A lieutenant looked at me and said, “First Sergeant, you and I are senior here.  Do you see any point in fighting it out?”  I looked at the worn out men around me, and remembered the sense of terrible waste that was still fresh in my mind after bayonetting that boy the day before.  “No, Sir.  I do not.  Let the men choose to try to escape or surrender.”

We looked in each other’s eyes, shook hands, and about half of the men took off. There was no judgment on either part.  The lieutenant moved to an opening in the hedge that topped our shelter, put his cap on his sword and held it over his head.  “Men, hold your rifles in front of you, muzzles down.”  A minute or so later another one of those babyish faces under a blue cap peeked over the bank.

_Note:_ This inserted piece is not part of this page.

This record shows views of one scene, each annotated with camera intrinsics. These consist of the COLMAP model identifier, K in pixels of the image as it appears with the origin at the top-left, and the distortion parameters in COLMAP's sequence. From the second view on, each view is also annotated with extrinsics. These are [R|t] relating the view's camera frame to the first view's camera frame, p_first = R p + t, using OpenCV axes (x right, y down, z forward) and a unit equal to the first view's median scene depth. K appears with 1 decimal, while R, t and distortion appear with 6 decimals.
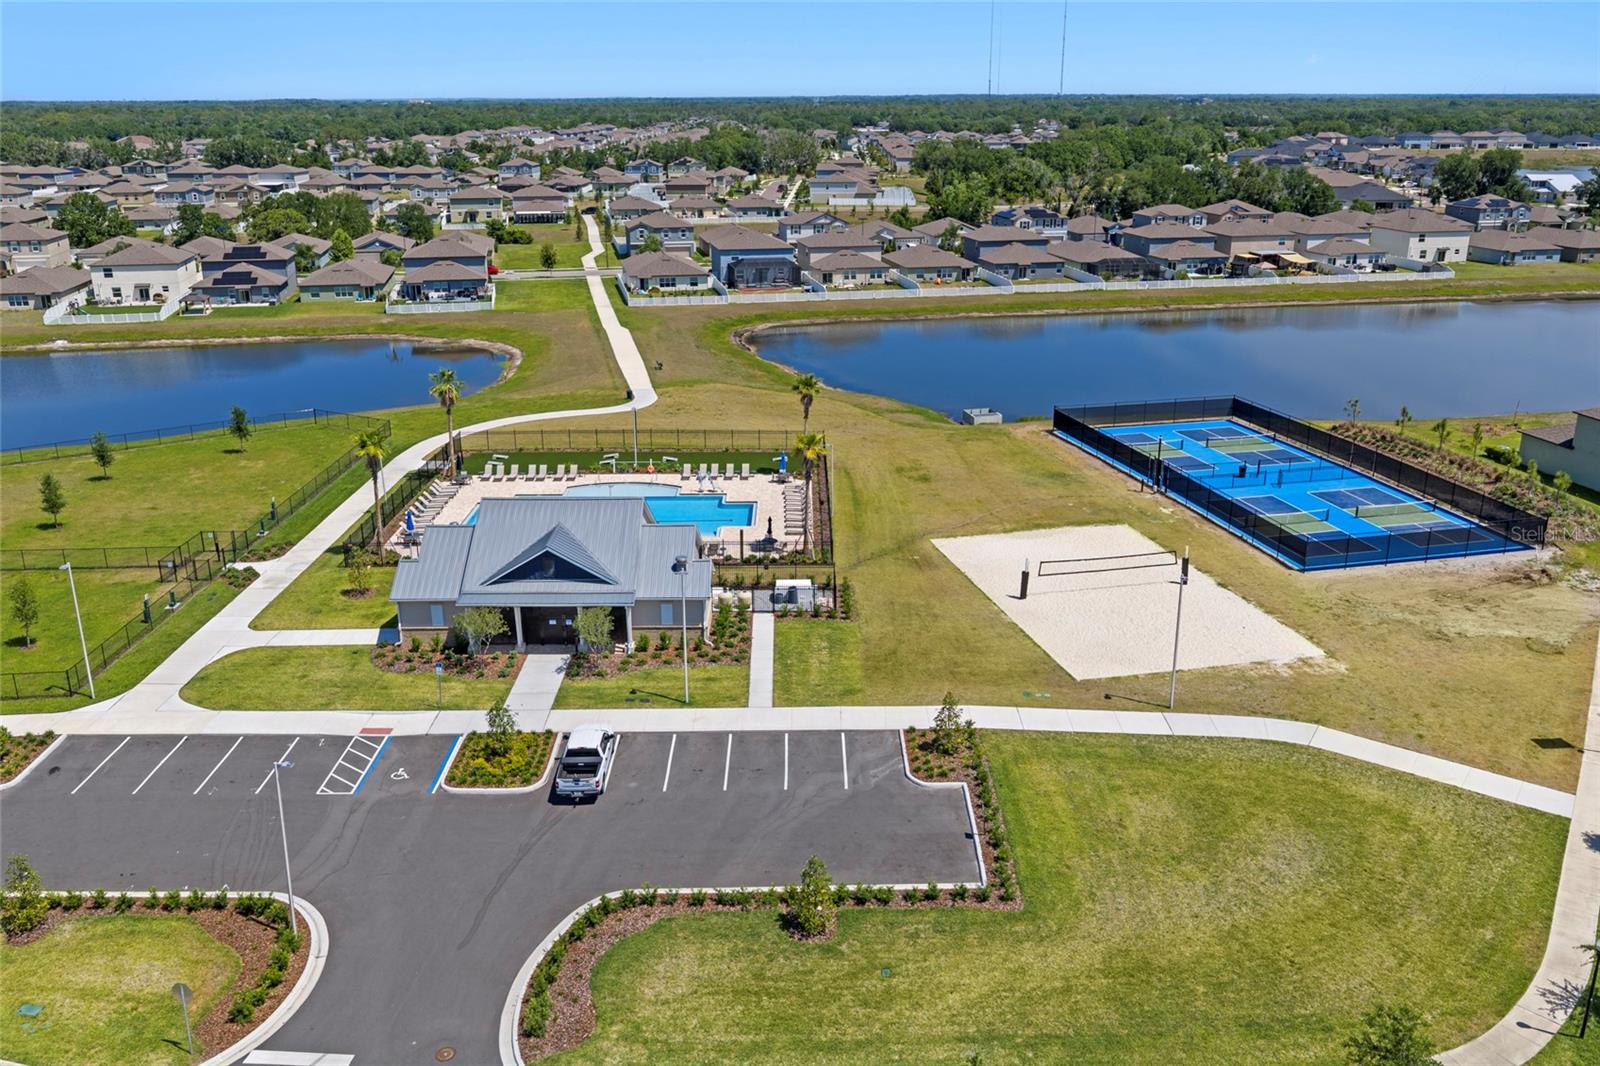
lens RADIAL K [[1344.5, 0, 800.8], [0, 1344.5, 505.7], [0, 0, 1]] dist [0.005850, -0.004789]
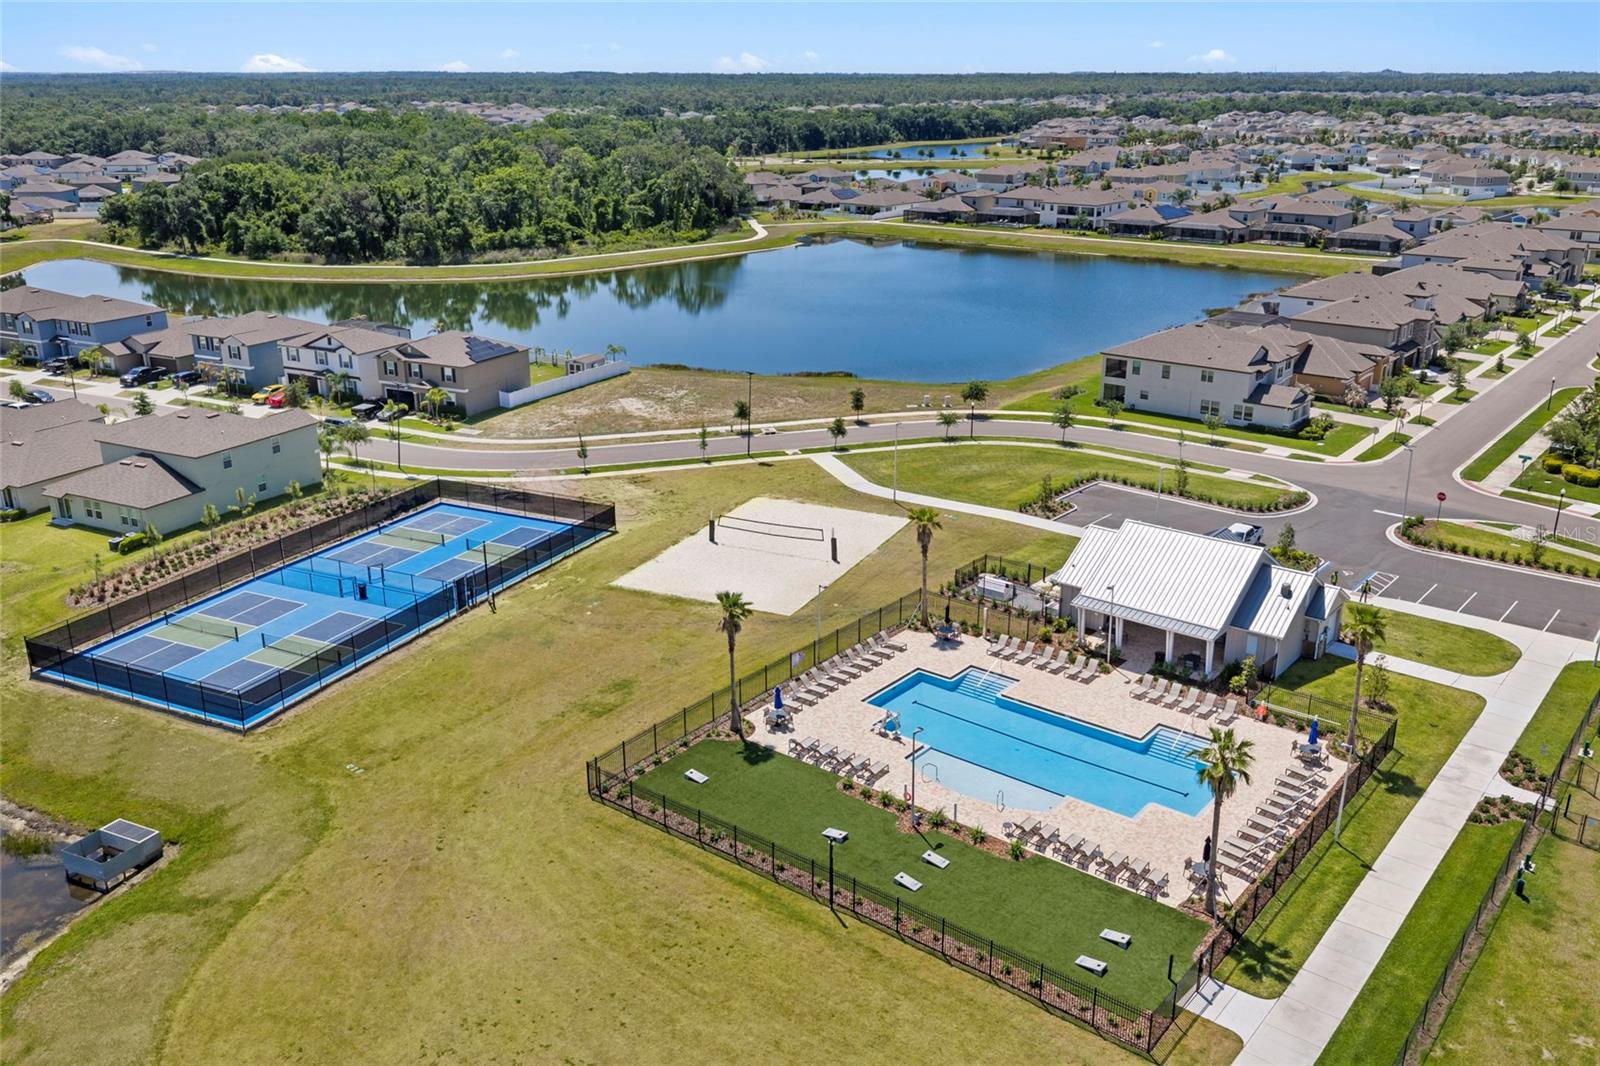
lens RADIAL K [[1344.5, 0, 800.8], [0, 1344.5, 505.7], [0, 0, 1]] dist [0.005850, -0.004789]
pose [[-0.775480, -0.191244, 0.601711, -0.623336], [0.187450, 0.840312, 0.508663, -0.692646], [-0.602904, 0.507248, -0.615797, 1.964811]]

“You Rebs surrendering?”  he asked.  The lieutenant said that we were.  The boy gestured behind him, and shortly he and about 15 others came cautiously over the bank.  They gawked at us in awe, as if we were circus animals that had sprung our cages, and might very well be dangerous.  I can only imagine how we looked to them:  dirty, ragged, grim-faced.  No, we weren’t starving scarecrows as Lee’s men were that awful day in 1865, but compared to their freshness, cleanliness, and youth, we were a sorry lot.  Now comes one of those moments when history reached out her hand and touched us.  One of the Rebs asked, “What troops are you?”

One of the Yanks said proudly, “First Minnesota!”  We had not discussed this at all.  In fact, other than Earl and I, none of them even knew each other. But in unison, every one of us said, “Thank God it’s not fucking Massachusetts.”

They took our rifles and cartridge boxes and marched us out of the draw and up a hill, where we sat in the grass while they guarded us.  Below, we watched the climax of the battle of Sayler’s Creek.  The Virginia line was to our left, in perfect dress, about 500 strong.  From our right came a battalion of Yanks, about the same strength.  Virginia shredded them in a series of the most exquisite, savage volleys I’ve ever seen.  CRACK!  500 rifles, a single shot. The survivors of the Yankee battalion fled, leaving windrows of blue bodies on the field, marking every point where they’d stopped to fire.  A moment later, another Yankee battalion came from the right, and Virginia shredded them again, but this time, there were fewer Virginians than before, and as they were pushed back a little, they, too, left a pathetic row on the ground.  The second Yankee battalion broke and fled, and another came up, and then another, and then another.  By this time, the field was carpeted in blue, right up to where the carpet turned gray.  The remaining few platoons of Virginians melted into the trees behind them, and the firing died to a desultory, spiteful popping, like the last kernels in a bowl of popcorn.  As the remnant of the Virginians withdrew from the field, from our right appeared a full Yankee brigade - as many bluebellies as were laying on the field.  Hell, you could kill 'em all day and all night, and there'd be as many coming at you the next day.

Earl and I turned our backs on the field, and fought back the tears.   A Yankee corporal came by and gave each of us a piece of hardtack without speaking, and walked away.  I still have half of it.  I will never forget the stand those Virginians made, nor the heartbreak of seeing them literally buried under an unstoppable avalanche of blue.  The Yankees had just bred us into submission.  Speaking for myself, there has never been a feeling of having been whipped, but we were defeated, and no mistake.

The attitude in camp that night was melancholy.  We spoke of memories of the past four years, and sang a few songs.  I sang “Lorena,” and stopped where I always do, at the line, “It matters little now, Lorena.”